Tom Brady is calling it a career once again. This time around, it's for real and marks the last time we'll see the seven-time Super Bowl champion and five-time Super Bowl MVP in a helmet and shoulder pads. Brady proclaimed that he'll be stepping away from the game after 23 seasons on Feb. 1 a few weeks following Tampa Bay's playoff loss to the Dallas Cowboys to wrap up Super Wild Card Weekend. On Friday, he backed up his words with action, filing a letter with the NFL and the NFL Players' Association to solidify the conclusion of his football playing career, according to ESPN.
The 45-year-old will officially be eligible to be enshrined as a member of the Pro Football Hall of Fame in 2028. Brady said he plans to start his the next chapter of his life, his broadcasting career, with Fox Sports in "fall of 2024."
"I'll get to the point: I'm retiring for good," Brady said in a post on Feb. 1. "Thank you guys for allowing me to live my absolute dream. I wouldn't change a thing."
Truly grateful on this day. Thank you 🙏🏻❤️ pic.twitter.com/j2s2sezvSS— Tom Brady (@TomBrady) February 1, 2023
Of course, this isn't the first time that Brady has walked away from the game. Exactly one year ago from this announcement, the now-45-year-old quarterback initially announced his retirement, but then rescinded that move, calling off his retirement just forty days later saying that his "place is still on the field and not in the stands." Now, Brady is finally ready to step off the field and begin a new chapter.
As he does that, he walks away as someone who is widely considered to be the greatest player of all time --- the G.O.A.T. as he's coined over the years. He first came into the NFL as the 199th overall pick in the 2000 NFL Draft out of Michigan and was selected by Bill Belichick and the New England Patriots. Brady spent that first season on the bench behind veteran quarterback Drew Bledsoe. Then, in Week 2 of the 2001 season, a devastating hit by Jets linebacker Mo Lewis knocked Bledsoe out of the game and effectively changed the trajectory of Brady's career, the Patriots franchise, and the NFL at large.

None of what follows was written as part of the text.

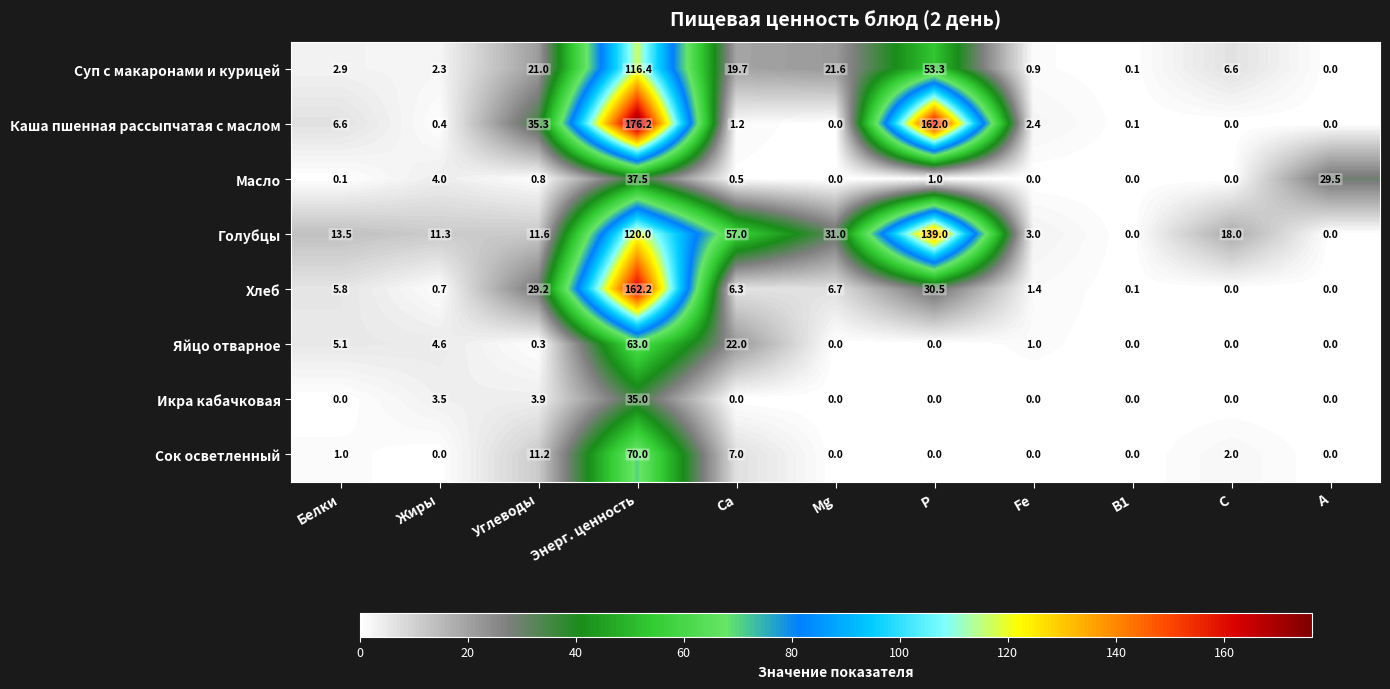

Rank the series by their maximum value, from highest to lowest.

Каша пшенная рассыпчатая с маслом, Хлеб, Голубцы, Суп с макаронами и курицей, Сок осветленный, Яйцо отварное, Масло, Икра кабачковая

The second-year quarterback came in, took hold of the starting job, and helped lead New England to a Super Bowl XXXVI title, the first in franchise history. Brady's legend only continued to grow as that championship sparked a dynasty where he and the organization would win three Super Bowls in four seasons.

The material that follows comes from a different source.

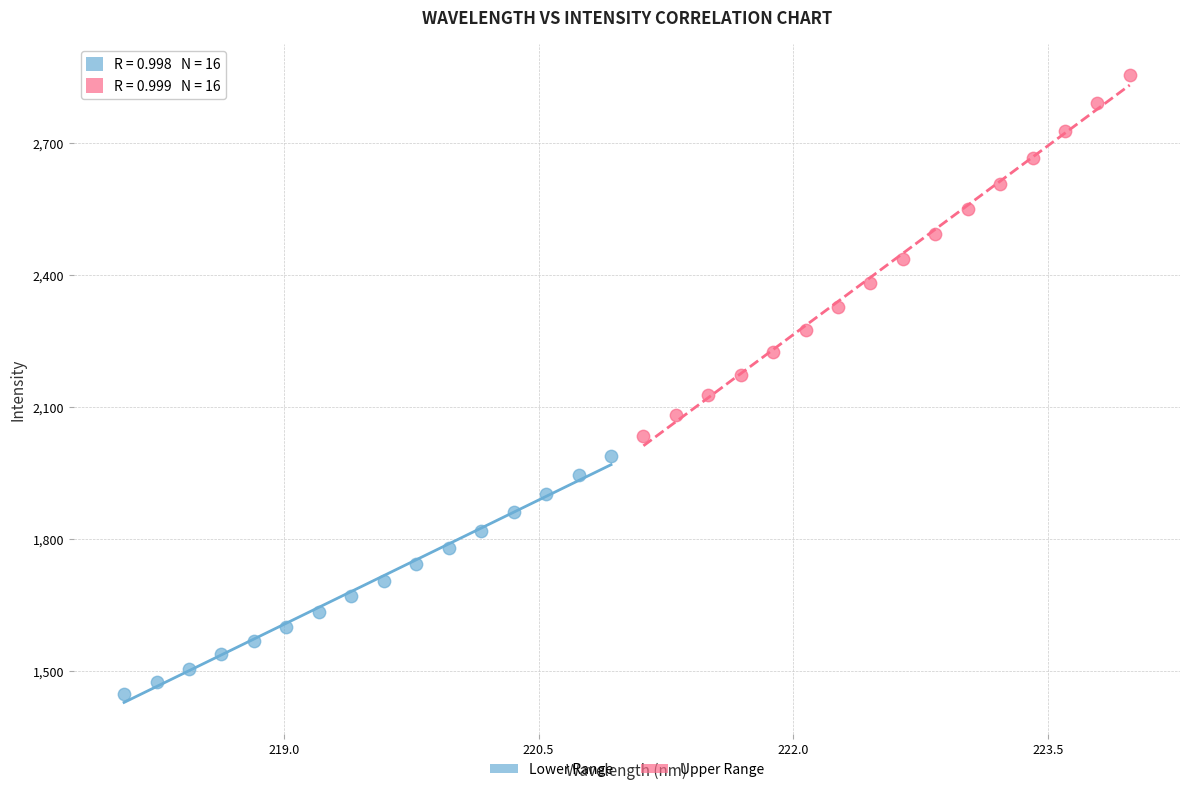

Which series has the largest Y range (max minus min)?

Upper Range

The Patriots continued to have sustained success under Brady following those titles in the years to follow, albeit without hoisting any Lombardi Trophies for a decade. That said, those were arguably some of the more impressive statistical campaigns of Brady's career, including a record-shattering 50-touchdown season in 2007. That year, the Patriots went 16-0 during the regular season but fell just short of perfection, losing to the New York Giants in Super Bowl XLII.
New England did get back to winning titles under Brady during the later stages of his career, however, claiming three championships from 2014 to 2018. Those Super Bowls elevated Brady onto a mythical level in NFL lore, particularly Super Bowl LI when he helped the Patriots rally from a 28-3 second-half deficit to defeat the Atlanta Falcons in overtime.
Brady spent 20 years with the Patriots before departing the franchise in free agency in the spring of 2020. At that point, he elected to sign with the Tampa Bay Buccaneers and -- even as he entered his mid-40s -- showed that he was still capable of winning at a high level. In his first season in Tampa, the Buccaneers went on to win Super Bowl LV over the Kansas City Chiefs for the seventh title of Brady's career. He followed that up by leading the NFL in passing yards (5,316) and passing touchdowns (43) in 2021. Brady also nearly took down the eventual Super Bowl champion Rams in the divisional round, tying the game after trailing 27-3 midway through the third quarter.
Brady's final season in the NFL was admittedly a rocky one both on and off the field. Despite winning the NFC South, the Buccaneers endured an up-and-down season that saw them finish at 8-9. For Brady's part, he led the league in passing attempts and completions out of necessity more so than the Tampa Bay offense being prolific. He also completed 66.8% of his passes for 4,694 yards, 25 touchdowns, and nine interceptions.
While the Bucs weren't the Super Bowl powerhouse they were when Brady first arrived, they did have a knack in 2022 for making opponents pay for mistakes late in games. In Week 9, Brady led a late comeback over the Rams, throwing the game-winning touchdown with nine seconds left. Then, he erased a 16-3 deficit with just over five minutes to play in regulation in Week 13 against the Saints.
The Glazer family, which owns the Buccaneers, released a statement honoring Brady after the announcement, as did general manager Jason Licht and head coach Todd Bowles.
From a big-picture view, Brady's accolades are not comparable. His seven Super Bowls are the most all-time, as are his five Super Bowl MVP awards. Brady has thrown more completions, passing yards, and touchdowns than any other quarterback that has come before, and he is also the winningest player in NFL history. And that's just the tip of the iceberg.
With him now fading off into the sunset, it is truly the end of an era that will likely never be seen again.